Heating 200 ml of water on a stove may seem like a simple everyday action, but it contains the full logic of mathematical modeling.

We begin with a physical principle:

Energy entering minus energy leaving equals energy stored.

That principle leads to the differential equation:

$$mc\frac{dT}{dt}=P-h(T-T_a)$$

Solving it gives:

$$T(t)=T_\infty-(T_\infty-T_0)e^{-kt}$$

This solution tells us how the water temperature rises over time.

A simple model assumes constant power and gives linear heating.

A better model includes heat loss and gives exponential approach toward a limiting temperature.

Once boiling begins, the model changes again because added heat goes into phase change rather than temperature increase.

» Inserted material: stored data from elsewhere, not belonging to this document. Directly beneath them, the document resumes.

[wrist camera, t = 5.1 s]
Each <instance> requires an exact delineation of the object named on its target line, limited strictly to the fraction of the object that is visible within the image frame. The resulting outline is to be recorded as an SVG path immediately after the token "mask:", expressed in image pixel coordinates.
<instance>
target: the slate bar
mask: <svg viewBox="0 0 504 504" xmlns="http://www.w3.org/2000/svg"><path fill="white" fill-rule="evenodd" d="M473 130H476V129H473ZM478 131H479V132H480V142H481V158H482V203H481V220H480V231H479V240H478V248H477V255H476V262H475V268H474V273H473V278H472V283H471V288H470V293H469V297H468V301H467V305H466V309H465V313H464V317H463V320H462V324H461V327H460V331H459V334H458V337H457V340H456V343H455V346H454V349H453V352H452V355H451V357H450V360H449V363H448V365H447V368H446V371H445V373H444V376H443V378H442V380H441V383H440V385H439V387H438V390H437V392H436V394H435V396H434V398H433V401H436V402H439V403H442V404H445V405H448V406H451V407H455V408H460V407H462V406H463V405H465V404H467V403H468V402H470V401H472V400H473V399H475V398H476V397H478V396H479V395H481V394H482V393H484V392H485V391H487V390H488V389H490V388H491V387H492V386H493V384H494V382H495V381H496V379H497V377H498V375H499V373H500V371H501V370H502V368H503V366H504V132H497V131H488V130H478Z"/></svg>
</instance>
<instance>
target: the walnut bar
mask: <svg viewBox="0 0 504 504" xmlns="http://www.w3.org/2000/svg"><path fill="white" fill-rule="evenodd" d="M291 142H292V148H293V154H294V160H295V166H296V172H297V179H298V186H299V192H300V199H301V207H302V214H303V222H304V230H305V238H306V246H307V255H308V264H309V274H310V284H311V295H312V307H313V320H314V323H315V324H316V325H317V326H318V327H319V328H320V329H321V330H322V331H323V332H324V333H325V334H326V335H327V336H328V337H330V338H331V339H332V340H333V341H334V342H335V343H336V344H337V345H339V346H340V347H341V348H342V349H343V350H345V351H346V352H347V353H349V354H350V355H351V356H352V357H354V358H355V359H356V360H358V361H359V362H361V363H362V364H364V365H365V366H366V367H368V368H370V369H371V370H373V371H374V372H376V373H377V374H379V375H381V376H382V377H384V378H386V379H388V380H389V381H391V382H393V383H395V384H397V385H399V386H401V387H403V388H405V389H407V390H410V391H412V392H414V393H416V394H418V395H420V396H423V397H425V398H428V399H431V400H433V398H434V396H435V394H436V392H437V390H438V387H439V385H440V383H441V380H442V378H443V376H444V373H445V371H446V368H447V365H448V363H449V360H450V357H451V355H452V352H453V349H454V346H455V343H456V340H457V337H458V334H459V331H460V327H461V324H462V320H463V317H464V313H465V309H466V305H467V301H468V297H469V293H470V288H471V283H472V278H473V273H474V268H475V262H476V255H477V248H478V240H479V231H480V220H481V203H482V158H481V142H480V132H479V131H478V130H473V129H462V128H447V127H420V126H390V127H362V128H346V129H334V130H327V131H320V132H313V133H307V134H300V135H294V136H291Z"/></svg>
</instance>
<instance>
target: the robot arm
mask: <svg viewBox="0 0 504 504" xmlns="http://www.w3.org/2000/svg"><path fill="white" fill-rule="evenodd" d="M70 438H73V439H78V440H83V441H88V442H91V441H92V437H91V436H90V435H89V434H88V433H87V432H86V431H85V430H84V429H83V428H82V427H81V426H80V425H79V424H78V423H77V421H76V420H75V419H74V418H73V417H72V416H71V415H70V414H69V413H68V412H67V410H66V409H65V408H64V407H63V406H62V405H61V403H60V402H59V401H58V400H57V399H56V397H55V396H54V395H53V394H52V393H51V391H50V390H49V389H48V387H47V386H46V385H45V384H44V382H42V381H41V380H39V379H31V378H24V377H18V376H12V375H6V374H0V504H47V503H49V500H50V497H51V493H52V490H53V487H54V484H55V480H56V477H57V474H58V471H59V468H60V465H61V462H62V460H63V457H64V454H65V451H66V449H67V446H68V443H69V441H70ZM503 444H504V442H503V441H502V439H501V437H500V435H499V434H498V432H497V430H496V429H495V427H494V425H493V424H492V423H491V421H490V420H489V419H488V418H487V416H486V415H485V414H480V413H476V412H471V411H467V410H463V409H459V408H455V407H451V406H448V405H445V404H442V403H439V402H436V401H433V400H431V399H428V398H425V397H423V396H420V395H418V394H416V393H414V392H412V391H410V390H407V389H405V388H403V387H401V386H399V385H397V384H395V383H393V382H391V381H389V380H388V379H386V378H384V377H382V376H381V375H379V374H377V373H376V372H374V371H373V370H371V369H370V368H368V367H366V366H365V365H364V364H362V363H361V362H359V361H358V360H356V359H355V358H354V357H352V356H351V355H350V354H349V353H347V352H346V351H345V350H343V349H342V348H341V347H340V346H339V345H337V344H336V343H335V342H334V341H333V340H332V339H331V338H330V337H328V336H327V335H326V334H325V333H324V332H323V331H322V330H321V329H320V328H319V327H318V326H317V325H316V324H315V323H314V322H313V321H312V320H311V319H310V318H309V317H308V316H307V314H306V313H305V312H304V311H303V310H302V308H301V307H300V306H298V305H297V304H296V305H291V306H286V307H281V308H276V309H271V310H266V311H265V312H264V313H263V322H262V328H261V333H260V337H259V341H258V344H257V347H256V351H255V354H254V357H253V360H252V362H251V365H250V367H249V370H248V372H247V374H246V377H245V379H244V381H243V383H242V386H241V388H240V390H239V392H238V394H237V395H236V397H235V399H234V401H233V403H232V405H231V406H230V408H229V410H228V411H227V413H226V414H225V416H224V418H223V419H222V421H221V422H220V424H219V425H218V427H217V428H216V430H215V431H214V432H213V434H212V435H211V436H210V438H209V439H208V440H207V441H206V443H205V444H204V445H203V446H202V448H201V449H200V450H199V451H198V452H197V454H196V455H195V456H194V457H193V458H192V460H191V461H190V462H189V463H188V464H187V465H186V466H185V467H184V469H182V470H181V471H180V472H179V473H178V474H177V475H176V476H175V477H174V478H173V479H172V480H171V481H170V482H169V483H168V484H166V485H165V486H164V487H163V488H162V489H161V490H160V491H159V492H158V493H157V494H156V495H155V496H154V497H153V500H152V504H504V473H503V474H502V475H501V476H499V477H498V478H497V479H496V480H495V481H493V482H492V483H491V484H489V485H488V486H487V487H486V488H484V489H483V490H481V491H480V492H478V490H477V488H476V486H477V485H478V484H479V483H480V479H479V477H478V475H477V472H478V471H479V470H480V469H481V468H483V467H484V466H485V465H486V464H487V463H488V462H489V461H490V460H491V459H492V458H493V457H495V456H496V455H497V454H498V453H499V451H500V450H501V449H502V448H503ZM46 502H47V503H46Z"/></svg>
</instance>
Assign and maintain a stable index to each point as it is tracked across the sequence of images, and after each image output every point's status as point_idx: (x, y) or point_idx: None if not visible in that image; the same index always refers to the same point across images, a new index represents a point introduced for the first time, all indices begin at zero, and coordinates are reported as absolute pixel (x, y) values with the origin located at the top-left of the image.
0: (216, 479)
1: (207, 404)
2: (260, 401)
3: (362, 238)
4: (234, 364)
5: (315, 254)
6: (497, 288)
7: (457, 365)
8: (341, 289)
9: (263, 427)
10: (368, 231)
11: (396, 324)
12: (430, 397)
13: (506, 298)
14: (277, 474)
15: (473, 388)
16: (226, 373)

This is how applied mathematics works.

We start with reality.

We make assumptions.

We translate the situation into equations.

We solve the equations.

Then we interpret the solution carefully.

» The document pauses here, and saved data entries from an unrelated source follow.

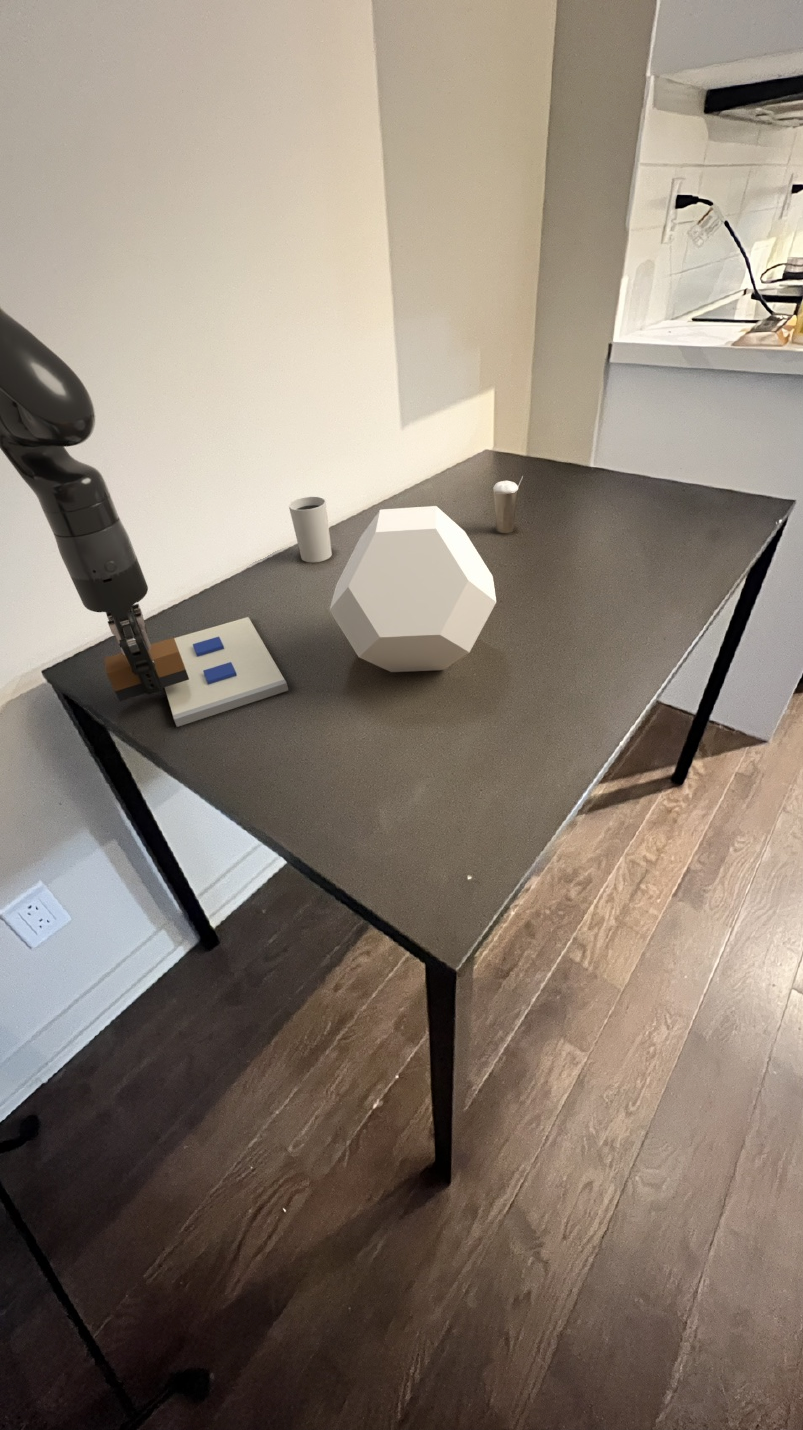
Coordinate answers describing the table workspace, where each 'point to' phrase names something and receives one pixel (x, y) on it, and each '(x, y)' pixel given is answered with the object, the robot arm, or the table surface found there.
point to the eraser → (165, 665)
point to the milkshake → (505, 505)
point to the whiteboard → (248, 686)
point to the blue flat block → (208, 646)
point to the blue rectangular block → (219, 673)
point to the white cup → (311, 528)
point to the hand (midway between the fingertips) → (152, 681)
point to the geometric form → (413, 592)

That is the power of differential equations.

References

Boyce, W. E., & DiPrima, R. C. Elementary Differential Equations and Boundary Value Problems.

Çengel, Y. A. Heat and Mass Transfer: Fundamentals and Applications.

Kreith, F., Manglik, R. M., & Bohn, M. S. Principles of Heat Transfer.

Newton, I. Philosophiae Naturalis Principia Mathematica.

Incropera, F. P., DeWitt, D. P., Bergman, T. L., & Lavine, A. S. Fundamentals of Heat and Mass Transfer.